◆ Directions for this task:
Copy out the listing below with every "chart" swapped for "graph" and nothing else changed. Leave the pictures out.

Items from a dataset:
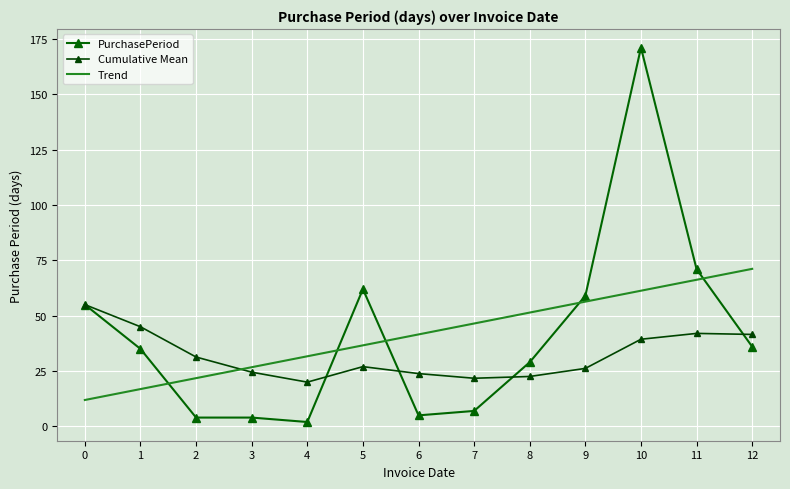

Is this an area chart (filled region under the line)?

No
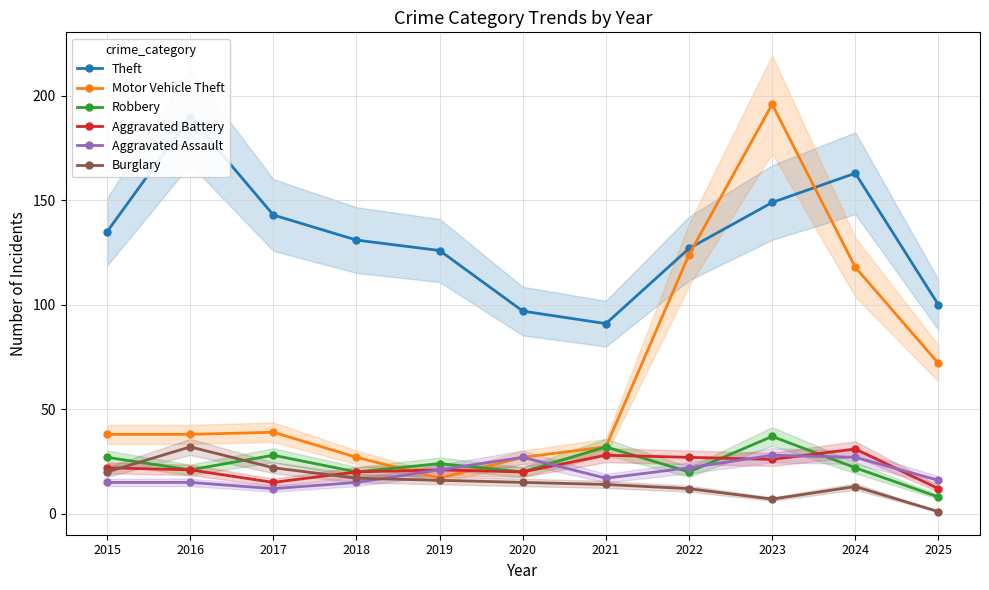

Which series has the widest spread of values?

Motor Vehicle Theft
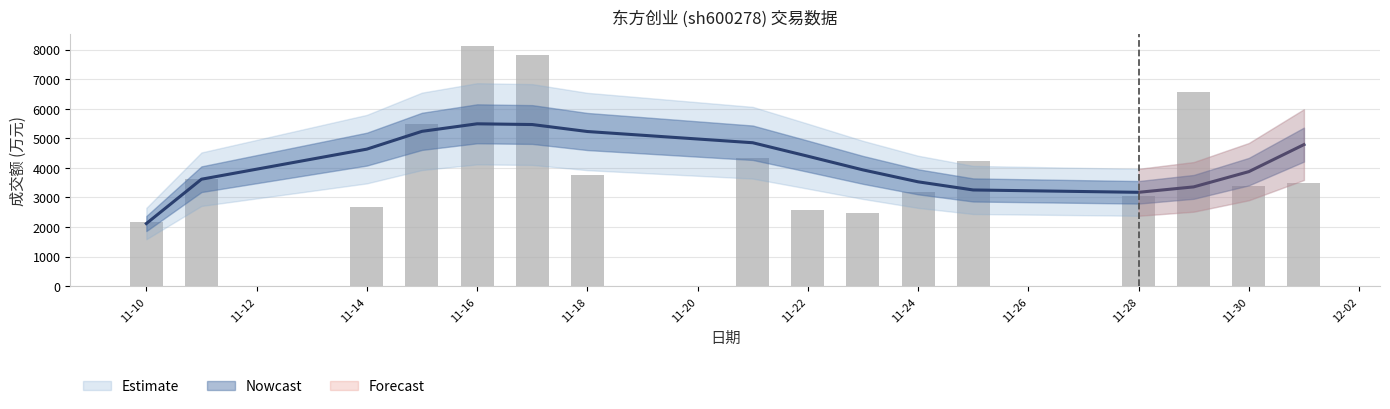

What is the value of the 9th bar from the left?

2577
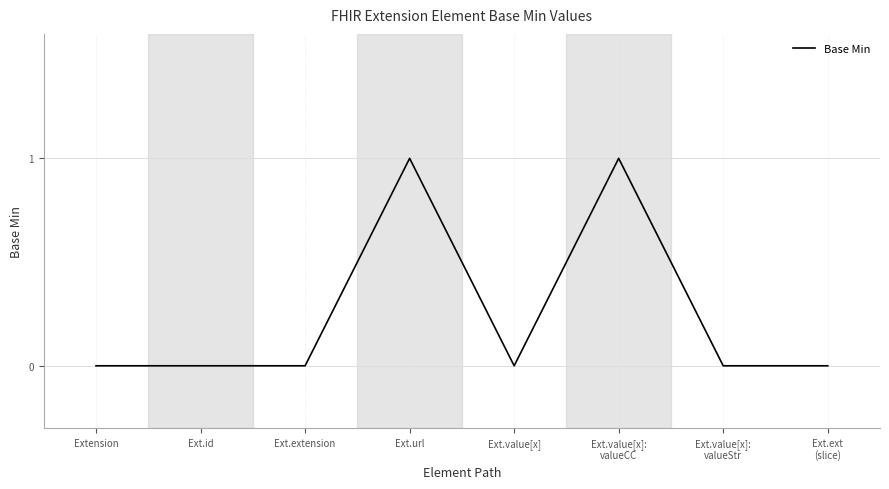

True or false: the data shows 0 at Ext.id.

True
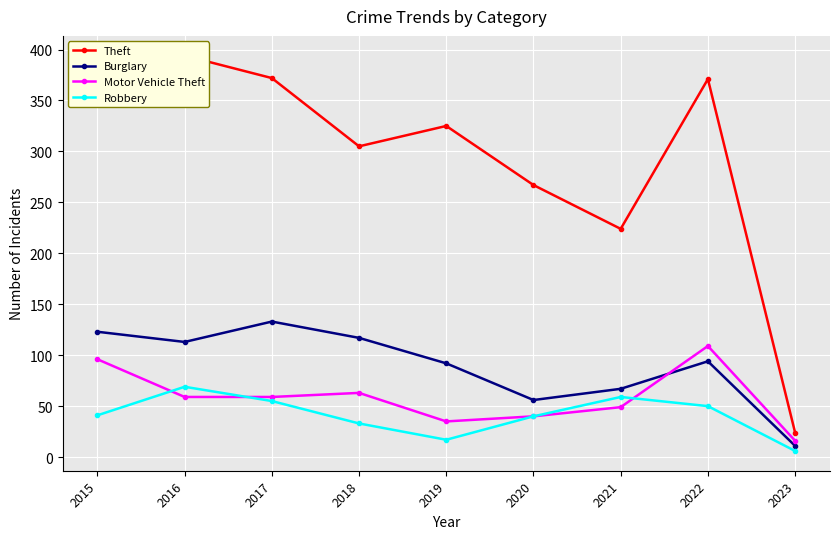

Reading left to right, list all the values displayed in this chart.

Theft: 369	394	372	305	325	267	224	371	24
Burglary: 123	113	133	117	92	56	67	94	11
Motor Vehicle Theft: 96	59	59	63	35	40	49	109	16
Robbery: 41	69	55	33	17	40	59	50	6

◆ Exercise solution:
Is this an area graph (filled region under the line)?

No

Which series has the widest spread of values?

Motor Vehicle Theft

What is the value of the 9th bar from the left?

2577

True or false: the data shows 0 at Ext.id.

True

Reading left to right, list all the values displayed in this graph.

Theft: 369	394	372	305	325	267	224	371	24
Burglary: 123	113	133	117	92	56	67	94	11
Motor Vehicle Theft: 96	59	59	63	35	40	49	109	16
Robbery: 41	69	55	33	17	40	59	50	6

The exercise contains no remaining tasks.